Below is how data and index will look like,

ZW ^DataGlobal
ZW ^IndexGlobal
^IndexGlobal("NameIDX"," HELLO",1)=""
^IndexGlobal("ValueIndex"," HELLO",1)=""


Write ##class(Package.Data).ValueIndexExists("hello") = 1
Write ##class(Package.Data).ValueIndexExists("HELLO") = 1
Write ##class(Package.Data).ValueIndexExists("heLLO") = 1
Write ##class(Package.Data).ValueIndexExists("hello") = 1
Write ##class(Package.Data).ValueIndexExists("Hello") = 1
Write ##class(Package.Data).ValueIndexExists("HelloGuys") = 0

ISC DocBook:

Agreed. Default collation for String is SQLUPPER. You can't define the collation of a index if its defined as Unique as below. Below is prohibited, but you can mention any collation on property instead of specifying in Index.
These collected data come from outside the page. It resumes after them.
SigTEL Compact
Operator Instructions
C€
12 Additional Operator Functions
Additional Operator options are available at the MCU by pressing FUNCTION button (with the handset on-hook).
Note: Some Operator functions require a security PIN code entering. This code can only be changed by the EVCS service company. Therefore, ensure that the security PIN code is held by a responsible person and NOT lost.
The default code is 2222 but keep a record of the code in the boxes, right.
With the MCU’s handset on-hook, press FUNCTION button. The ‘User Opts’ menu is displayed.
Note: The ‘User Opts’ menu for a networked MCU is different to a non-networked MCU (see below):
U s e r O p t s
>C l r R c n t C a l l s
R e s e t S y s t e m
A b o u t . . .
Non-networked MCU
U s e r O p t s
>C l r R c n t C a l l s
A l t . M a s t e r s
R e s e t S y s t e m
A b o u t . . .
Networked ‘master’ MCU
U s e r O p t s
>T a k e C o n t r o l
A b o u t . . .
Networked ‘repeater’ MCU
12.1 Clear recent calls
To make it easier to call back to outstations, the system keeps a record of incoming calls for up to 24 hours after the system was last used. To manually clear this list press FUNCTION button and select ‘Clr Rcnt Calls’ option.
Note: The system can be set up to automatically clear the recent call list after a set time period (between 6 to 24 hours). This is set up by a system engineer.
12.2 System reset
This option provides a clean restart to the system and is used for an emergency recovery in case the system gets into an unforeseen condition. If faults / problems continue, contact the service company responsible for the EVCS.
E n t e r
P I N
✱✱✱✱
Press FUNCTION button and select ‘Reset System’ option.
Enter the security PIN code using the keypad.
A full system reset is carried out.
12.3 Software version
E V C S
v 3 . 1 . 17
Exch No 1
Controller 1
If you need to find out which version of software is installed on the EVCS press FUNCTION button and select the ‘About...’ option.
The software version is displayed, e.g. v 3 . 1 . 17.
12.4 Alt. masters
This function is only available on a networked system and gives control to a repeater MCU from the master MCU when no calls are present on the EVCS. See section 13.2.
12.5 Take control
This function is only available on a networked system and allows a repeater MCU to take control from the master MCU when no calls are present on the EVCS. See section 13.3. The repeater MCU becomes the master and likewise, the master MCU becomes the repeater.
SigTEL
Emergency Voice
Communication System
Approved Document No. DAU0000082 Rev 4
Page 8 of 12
Index ValueIndex On UniqueStringValue As SQLUPPER [ Unique ];

On the other hand, I mentioned another solution to the actual problem above. Please review/comment on that.

The default behavior for %String is case insensitive searching, so I would expect what Bachhar shows would be the same if he left off Collation = 'SQLUPPER".

It is possible to change the default collation for %String on a system, so maybe that is why you are seeing different results.  For example this command would make the default behavior %EXACT:

USER>w $$SetEnvironment^%apiOBJ("collation","%Library.String","EXACT")
USER>w $$GetEnvironment^%apiOBJ("collation","%Library.String",.current)
USER>w current

This is done on the namespace level


Thanks for the answers!

Actually there was a mistake in example. The original case in my app uses idkey:

 Index ValueIndex on UniqueStringValue [Unique, idkey];

Caché uses Exact collation for idkey indexes.

So that's why I had a problem with 



Yes, if you have idkey in index, that has to be Exact collation.

But I can tell you one way around it, lets see if you like it. Its tricky though.

Property UniqueStringValue As %String;
Property CopyUniqueStringValue As %String [ SqlComputeCode = { set {CopyUniqueStringValue}={UniqueStringValue}}, SqlComputed, SqlComputeOnChange = UniqueStringValue ];
Index ValueIndex On UniqueStringValue [ IdKey, Unique ];
Index ValueIndex2 On CopyUniqueStringValue As SQLUPPER;

Now, if you do ValueIndex2Exists("hello") or ValueIndex2Exists("Hello") or ValueIndex2Exists("hELLO") you will find match. This will also work on SQL as well if you do - 'Where CopyUniqueStringValue=?'.

This should solve your purpose though, but the space will be duplicated for same index though.

And yes: Caché  creates the index with SQLUPPER collation by default for all the indexes, except idkey ones.